■ WHAT TO PRODUCE: Each line of the records that follow must come back exactly, with pictures skipped.

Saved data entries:
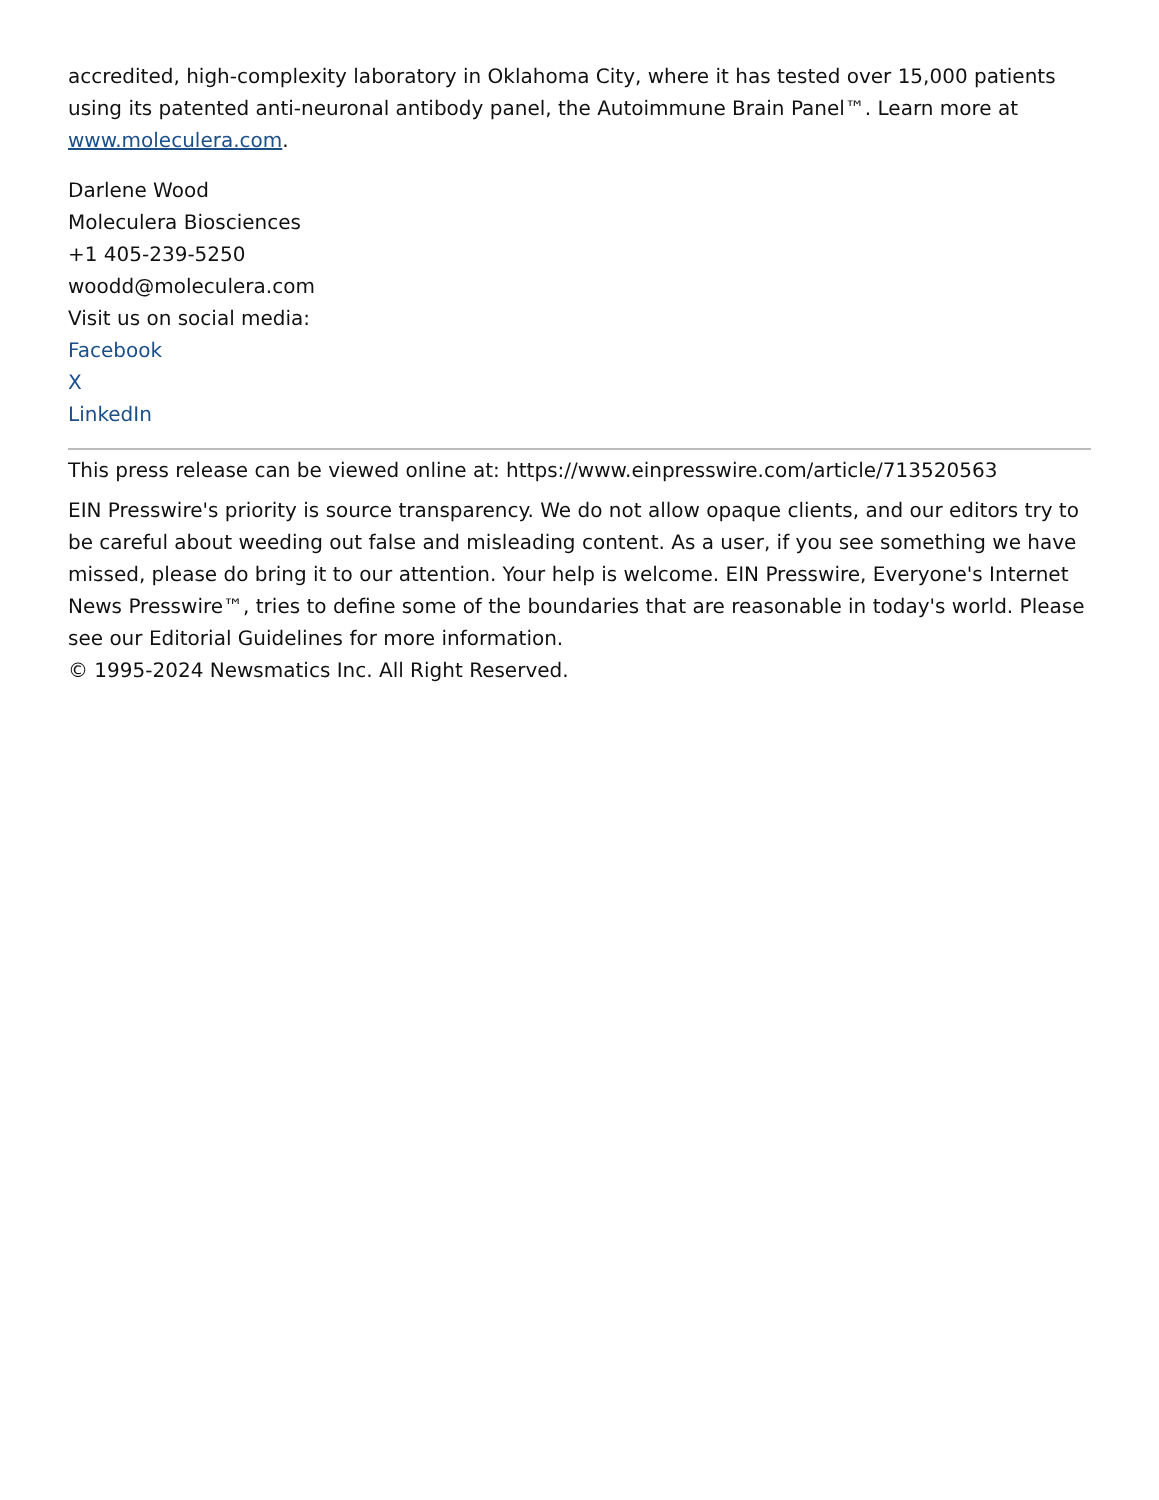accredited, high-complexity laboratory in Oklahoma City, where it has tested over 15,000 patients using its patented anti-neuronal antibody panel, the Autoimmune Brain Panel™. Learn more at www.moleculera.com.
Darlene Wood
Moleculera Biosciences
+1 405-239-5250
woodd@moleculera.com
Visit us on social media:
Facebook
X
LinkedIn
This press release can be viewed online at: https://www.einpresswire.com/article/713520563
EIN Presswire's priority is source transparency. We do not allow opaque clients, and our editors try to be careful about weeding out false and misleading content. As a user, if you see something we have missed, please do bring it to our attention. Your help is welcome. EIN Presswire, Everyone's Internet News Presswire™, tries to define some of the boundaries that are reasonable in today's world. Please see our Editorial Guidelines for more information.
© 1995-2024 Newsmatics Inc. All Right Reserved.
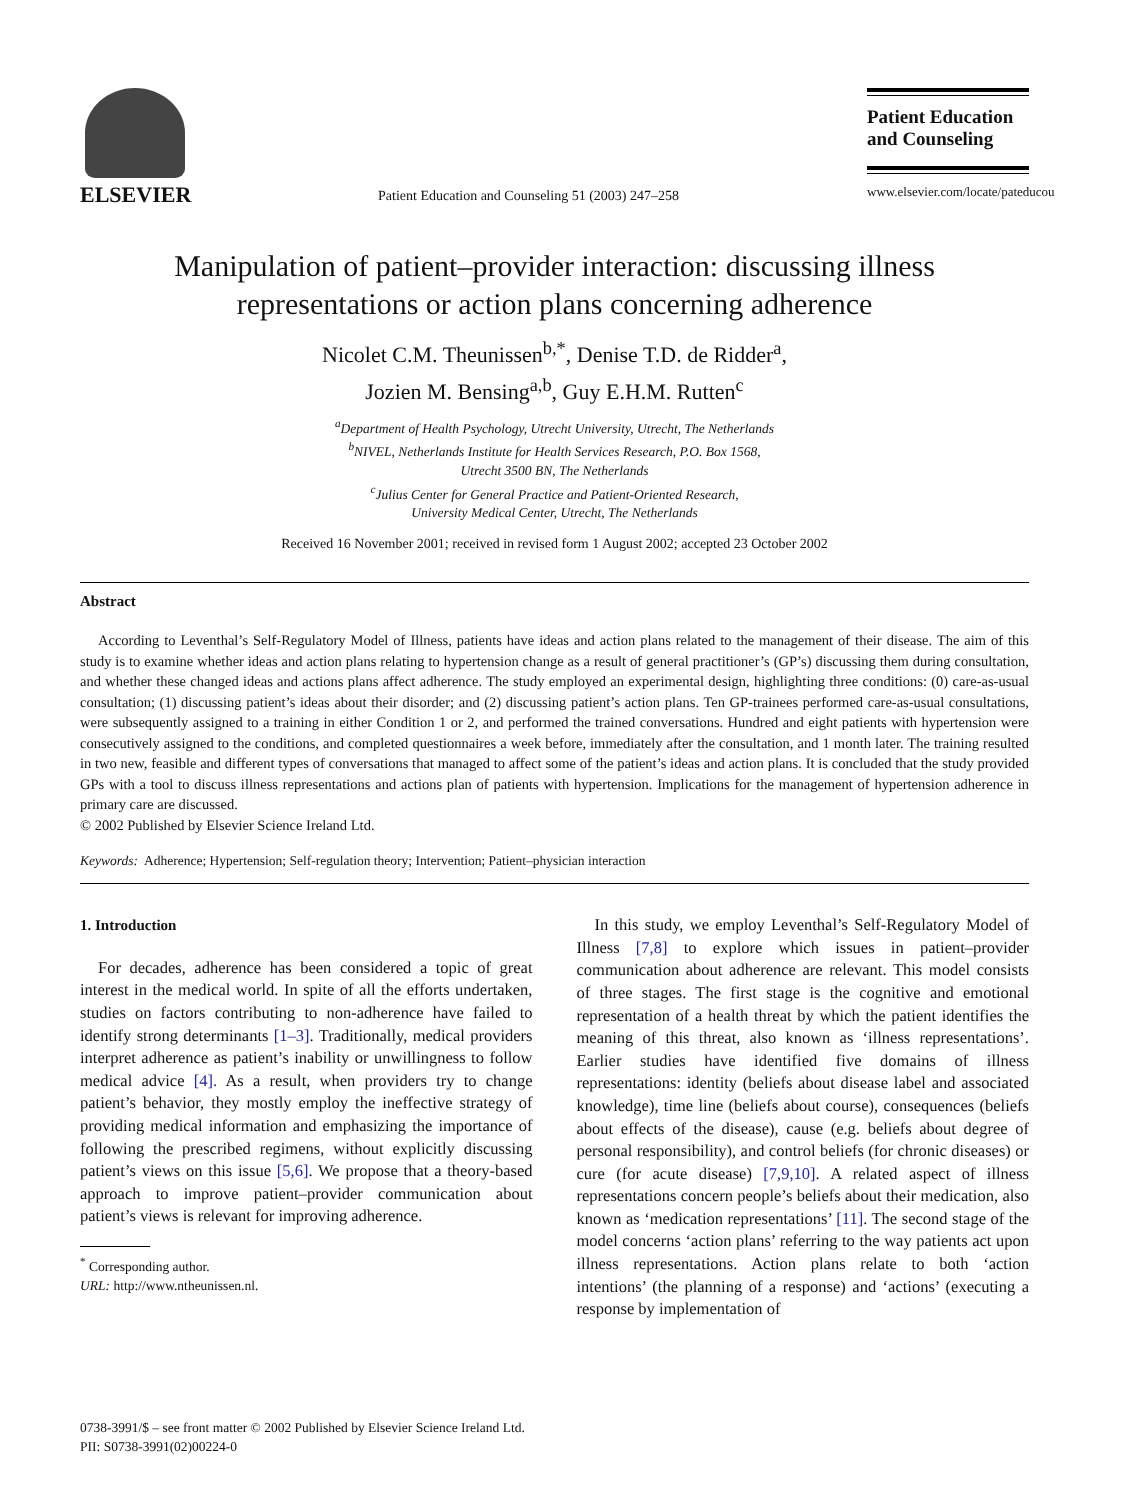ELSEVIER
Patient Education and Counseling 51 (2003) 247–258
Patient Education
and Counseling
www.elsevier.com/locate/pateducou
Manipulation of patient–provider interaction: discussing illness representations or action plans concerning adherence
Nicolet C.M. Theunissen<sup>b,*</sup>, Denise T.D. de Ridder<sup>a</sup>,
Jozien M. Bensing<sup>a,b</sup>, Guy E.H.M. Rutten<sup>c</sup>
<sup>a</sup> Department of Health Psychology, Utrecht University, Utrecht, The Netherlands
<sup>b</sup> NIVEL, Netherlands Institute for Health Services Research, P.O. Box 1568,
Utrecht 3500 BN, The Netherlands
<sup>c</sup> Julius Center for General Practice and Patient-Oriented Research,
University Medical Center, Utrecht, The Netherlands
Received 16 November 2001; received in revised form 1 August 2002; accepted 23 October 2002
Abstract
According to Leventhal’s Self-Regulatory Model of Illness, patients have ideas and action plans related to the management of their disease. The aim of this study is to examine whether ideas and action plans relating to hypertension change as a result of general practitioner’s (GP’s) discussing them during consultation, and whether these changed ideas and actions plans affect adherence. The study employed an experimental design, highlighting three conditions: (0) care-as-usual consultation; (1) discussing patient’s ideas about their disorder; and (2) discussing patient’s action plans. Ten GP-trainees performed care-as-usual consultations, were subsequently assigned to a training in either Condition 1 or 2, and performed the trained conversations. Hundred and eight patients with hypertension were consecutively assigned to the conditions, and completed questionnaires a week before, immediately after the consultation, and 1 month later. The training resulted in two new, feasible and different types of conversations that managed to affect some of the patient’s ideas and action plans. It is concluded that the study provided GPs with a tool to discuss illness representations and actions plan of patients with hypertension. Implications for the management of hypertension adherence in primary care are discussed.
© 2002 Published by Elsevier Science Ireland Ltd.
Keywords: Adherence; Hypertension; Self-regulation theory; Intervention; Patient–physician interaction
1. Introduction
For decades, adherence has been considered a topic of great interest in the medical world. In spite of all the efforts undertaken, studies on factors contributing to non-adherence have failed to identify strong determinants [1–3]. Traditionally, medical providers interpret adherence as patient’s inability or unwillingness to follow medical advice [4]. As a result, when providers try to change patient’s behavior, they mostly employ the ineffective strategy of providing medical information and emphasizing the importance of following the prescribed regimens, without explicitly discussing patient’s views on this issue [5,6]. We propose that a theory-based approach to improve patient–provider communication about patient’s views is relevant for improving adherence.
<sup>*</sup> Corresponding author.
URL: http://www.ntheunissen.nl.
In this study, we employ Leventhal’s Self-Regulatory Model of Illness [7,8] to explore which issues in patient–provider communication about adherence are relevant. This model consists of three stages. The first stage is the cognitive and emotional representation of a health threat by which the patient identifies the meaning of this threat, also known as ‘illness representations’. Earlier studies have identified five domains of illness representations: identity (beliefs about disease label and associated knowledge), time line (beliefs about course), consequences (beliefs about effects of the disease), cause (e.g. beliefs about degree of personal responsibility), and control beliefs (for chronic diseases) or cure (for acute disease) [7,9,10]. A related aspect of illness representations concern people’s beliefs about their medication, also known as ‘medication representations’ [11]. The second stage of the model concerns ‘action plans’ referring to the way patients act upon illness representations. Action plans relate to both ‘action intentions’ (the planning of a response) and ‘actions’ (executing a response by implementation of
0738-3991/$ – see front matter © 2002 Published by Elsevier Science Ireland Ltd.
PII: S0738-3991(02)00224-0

■ EXERCISE RESPONSE:
accredited, high-complexity laboratory in Oklahoma City, where it has tested over 15,000 patients using its patented anti-neuronal antibody panel, the Autoimmune Brain Panel™. Learn more at www.moleculera.com.
Darlene Wood
Moleculera Biosciences
+1 405-239-5250
woodd@moleculera.com
Visit us on social media:
Facebook
X
LinkedIn
This press release can be viewed online at: https://www.einpresswire.com/article/713520563
EIN Presswire's priority is source transparency. We do not allow opaque clients, and our editors try to be careful about weeding out false and misleading content. As a user, if you see something we have missed, please do bring it to our attention. Your help is welcome. EIN Presswire, Everyone's Internet News Presswire™, tries to define some of the boundaries that are reasonable in today's world. Please see our Editorial Guidelines for more information.
© 1995-2024 Newsmatics Inc. All Right Reserved.
ELSEVIER
Patient Education and Counseling 51 (2003) 247–258
Patient Education
and Counseling
www.elsevier.com/locate/pateducou
Manipulation of patient–provider interaction: discussing illness representations or action plans concerning adherence
Nicolet C.M. Theunissen<sup>b,*</sup>, Denise T.D. de Ridder<sup>a</sup>,
Jozien M. Bensing<sup>a,b</sup>, Guy E.H.M. Rutten<sup>c</sup>
<sup>a</sup> Department of Health Psychology, Utrecht University, Utrecht, The Netherlands
<sup>b</sup> NIVEL, Netherlands Institute for Health Services Research, P.O. Box 1568,
Utrecht 3500 BN, The Netherlands
<sup>c</sup> Julius Center for General Practice and Patient-Oriented Research,
University Medical Center, Utrecht, The Netherlands
Received 16 November 2001; received in revised form 1 August 2002; accepted 23 October 2002
Abstract
According to Leventhal’s Self-Regulatory Model of Illness, patients have ideas and action plans related to the management of their disease. The aim of this study is to examine whether ideas and action plans relating to hypertension change as a result of general practitioner’s (GP’s) discussing them during consultation, and whether these changed ideas and actions plans affect adherence. The study employed an experimental design, highlighting three conditions: (0) care-as-usual consultation; (1) discussing patient’s ideas about their disorder; and (2) discussing patient’s action plans. Ten GP-trainees performed care-as-usual consultations, were subsequently assigned to a training in either Condition 1 or 2, and performed the trained conversations. Hundred and eight patients with hypertension were consecutively assigned to the conditions, and completed questionnaires a week before, immediately after the consultation, and 1 month later. The training resulted in two new, feasible and different types of conversations that managed to affect some of the patient’s ideas and action plans. It is concluded that the study provided GPs with a tool to discuss illness representations and actions plan of patients with hypertension. Implications for the management of hypertension adherence in primary care are discussed.
© 2002 Published by Elsevier Science Ireland Ltd.
Keywords: Adherence; Hypertension; Self-regulation theory; Intervention; Patient–physician interaction
1. Introduction
For decades, adherence has been considered a topic of great interest in the medical world. In spite of all the efforts undertaken, studies on factors contributing to non-adherence have failed to identify strong determinants [1–3]. Traditionally, medical providers interpret adherence as patient’s inability or unwillingness to follow medical advice [4]. As a result, when providers try to change patient’s behavior, they mostly employ the ineffective strategy of providing medical information and emphasizing the importance of following the prescribed regimens, without explicitly discussing patient’s views on this issue [5,6]. We propose that a theory-based approach to improve patient–provider communication about patient’s views is relevant for improving adherence.
<sup>*</sup> Corresponding author.
URL: http://www.ntheunissen.nl.
In this study, we employ Leventhal’s Self-Regulatory Model of Illness [7,8] to explore which issues in patient–provider communication about adherence are relevant. This model consists of three stages. The first stage is the cognitive and emotional representation of a health threat by which the patient identifies the meaning of this threat, also known as ‘illness representations’. Earlier studies have identified five domains of illness representations: identity (beliefs about disease label and associated knowledge), time line (beliefs about course), consequences (beliefs about effects of the disease), cause (e.g. beliefs about degree of personal responsibility), and control beliefs (for chronic diseases) or cure (for acute disease) [7,9,10]. A related aspect of illness representations concern people’s beliefs about their medication, also known as ‘medication representations’ [11]. The second stage of the model concerns ‘action plans’ referring to the way patients act upon illness representations. Action plans relate to both ‘action intentions’ (the planning of a response) and ‘actions’ (executing a response by implementation of
0738-3991/$ – see front matter © 2002 Published by Elsevier Science Ireland Ltd.
PII: S0738-3991(02)00224-0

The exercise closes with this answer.